Feature #16336
openAllow private constants to be accessed with absolute references
Description
The purpose of constant privacy is to keep a constant from being accessed from outside the namespace. As such, it can be surprising at first when something like the following doesn't work
# in foo/a.rb
module Foo
class A
end
private_constant :A
end
# in foo/b.rb
module Foo
class B
Foo::A # => NameError: private constant Foo::A referenced
end
end
Once the unexpected behaviour is understood, it can be worked around by using a relative constant reference (changing Foo::A
to A
in the example). However, the developer isn't just writing the code for the machine to understand, they are also writing it so it will be clear to other developers, where using the parent namespace in the constant reference may be appropriate for the readability of the code.
Instead, I think a reference to a private constant should be allowed through its parent namespace (as is the case with absolute constant references) if the parent namespace is in Module.nesting
and the constant reference isn't made through a dynamic value (e.g. foo = Foo; foo::A
wouldn't be allowed in the above example).
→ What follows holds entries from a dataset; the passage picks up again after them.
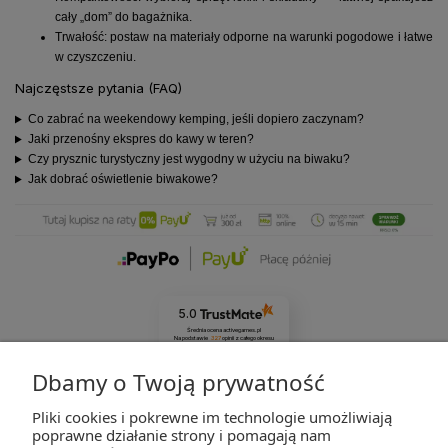
cały „dom” do bagażnika.
Trwałość: postaw na materiały odporne na warunki pogodowe i łatwe
w czyszczeniu.
Najczęstsze pytania (FAQ)
Co zabrać na weekendowy kemping, jeśli dopiero zaczynam?
Jaki przenośny ekspres do kawy w teren?
Czy prysznic turystyczny jest wygodny w użyciu na biwaku?
Jak dobrać oświetlenie biwakowe?
5.0
Średnia ocena activegames.pl
Na podstawie
327
opinii
z całego okresu
Zobacz opinie
Dbamy o Twoją prywatność
Pliki cookies i pokrewne im technologie umożliwiają
ZAKUPY
poprawne działanie strony i pomagają nam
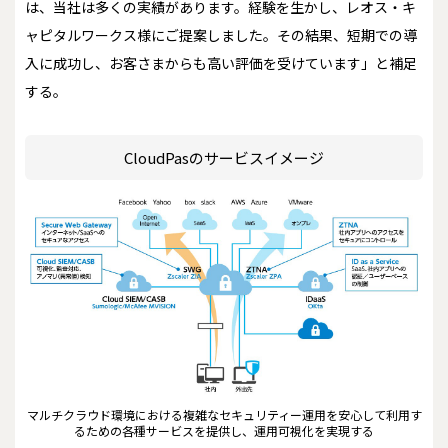
は、当社は多くの実績があります。経験を生かし、レオス・キ
ャピタルワークス様にご提案しました。その結果、短期での導
入に成功し、お客さまからも高い評価を受けています」と補足
する。
CloudPasのサービスイメージ
マルチクラウド環境における複雑なセキュリティー運用を安心して利用す
るための各種サービスを提供し、運用可視化を実現する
This will have the additional advantage that it will be easier to make a constant private, since these private constant references through their parent namespace won't have to be updated to remove the parent namespace from the constant reference.
I've opened pull request https://github.com/ruby/ruby/pull/2664 with a fix for this issue.
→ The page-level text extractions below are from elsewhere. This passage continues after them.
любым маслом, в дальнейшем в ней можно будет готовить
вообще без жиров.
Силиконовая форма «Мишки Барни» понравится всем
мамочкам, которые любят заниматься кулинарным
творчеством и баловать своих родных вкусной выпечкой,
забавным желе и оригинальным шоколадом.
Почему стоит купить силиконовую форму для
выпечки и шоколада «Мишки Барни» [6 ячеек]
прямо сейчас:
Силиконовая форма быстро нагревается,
Updated by jeremyevans0 (Jeremy Evans) almost 5 years ago
This would make private constant handling inconsistent with private method handling:
class A
def self.b
1
end
private_class_method :b
A.b
# NoMethodError (private method `b' called for A:Class)
end
That by itself isn't a reason to reject this feature, but it is something that should be considered.
Updated by dylants (Dylan Thacker-Smith) almost 5 years ago
https://bugs.ruby-lang.org/issues/16123 added support for making private methods calls explicitly through self
, so in class A
self.b
could be used to call a private class method b
. If consistency with private methods is desired, then we could support referring the self
through a static constant reference, although I can't think of any reason why that would be useful.